> TASK OBJECTIVE
Report every line in the entries below that contains the string "läsa", copying each line in full.

━━━━━ SUPPLIED RECORDS ━━━━━

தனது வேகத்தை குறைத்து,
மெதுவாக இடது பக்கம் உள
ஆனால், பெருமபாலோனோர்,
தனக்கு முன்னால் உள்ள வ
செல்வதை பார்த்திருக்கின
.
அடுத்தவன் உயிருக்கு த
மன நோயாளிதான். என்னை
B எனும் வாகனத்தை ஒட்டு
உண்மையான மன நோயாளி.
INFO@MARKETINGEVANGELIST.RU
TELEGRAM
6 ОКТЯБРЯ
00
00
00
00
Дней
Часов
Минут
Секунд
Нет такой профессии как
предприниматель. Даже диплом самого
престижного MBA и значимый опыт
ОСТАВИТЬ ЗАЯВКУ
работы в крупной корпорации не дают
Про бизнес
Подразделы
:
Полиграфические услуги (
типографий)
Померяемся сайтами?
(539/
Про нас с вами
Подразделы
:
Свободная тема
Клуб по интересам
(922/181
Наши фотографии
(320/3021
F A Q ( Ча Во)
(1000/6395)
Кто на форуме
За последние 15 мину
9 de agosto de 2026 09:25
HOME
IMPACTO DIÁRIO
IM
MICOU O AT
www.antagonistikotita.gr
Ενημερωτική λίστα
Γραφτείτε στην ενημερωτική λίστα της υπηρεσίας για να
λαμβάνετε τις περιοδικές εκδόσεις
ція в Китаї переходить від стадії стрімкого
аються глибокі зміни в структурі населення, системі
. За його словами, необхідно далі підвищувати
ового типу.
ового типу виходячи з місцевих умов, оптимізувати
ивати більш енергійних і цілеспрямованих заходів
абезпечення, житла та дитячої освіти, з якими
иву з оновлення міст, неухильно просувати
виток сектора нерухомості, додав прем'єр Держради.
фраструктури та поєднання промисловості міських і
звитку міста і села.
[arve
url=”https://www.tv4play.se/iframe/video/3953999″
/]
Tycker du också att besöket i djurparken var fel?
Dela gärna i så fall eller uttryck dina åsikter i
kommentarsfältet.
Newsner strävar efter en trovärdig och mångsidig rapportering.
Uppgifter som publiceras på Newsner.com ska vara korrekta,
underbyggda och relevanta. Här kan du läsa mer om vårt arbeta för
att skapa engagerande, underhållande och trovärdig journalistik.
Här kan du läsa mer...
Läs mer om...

━━━━━

> RESPONSE
underbyggda och relevanta. Här kan du läsa mer om vårt arbeta för
Här kan du läsa mer...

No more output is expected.